_Task data:_
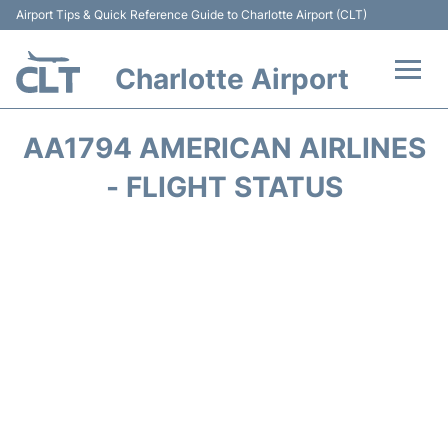
Airport Tips & Quick Reference Guide to Charlotte Airport (CLT)
Charlotte Airport
Flights +
AA1794 AMERICAN AIRLINES
Terminal
- FLIGHT STATUS
Transport
Car Rental
Parking
Passengers Guide +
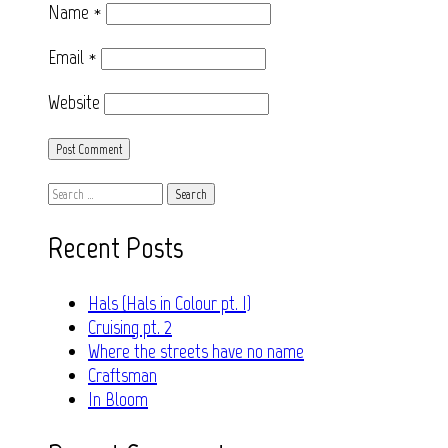
Name
*
Email
*
Website
Search
for:
Recent Posts
Hals (Hals in Colour pt. I)
Cruising pt. 2
Where the streets have no name
Craftsman
In Bloom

_Problem details:_
Exact repetition of all the records is required, with the pictures excluded.

_Solution for this problem:_
Airport Tips & Quick Reference Guide to Charlotte Airport (CLT)
Charlotte Airport
Flights +
AA1794 AMERICAN AIRLINES
Terminal
- FLIGHT STATUS
Transport
Car Rental
Parking
Passengers Guide +
Name
*
Email
*
Website
Search
for:
Recent Posts
Hals (Hals in Colour pt. I)
Cruising pt. 2
Where the streets have no name
Craftsman
In Bloom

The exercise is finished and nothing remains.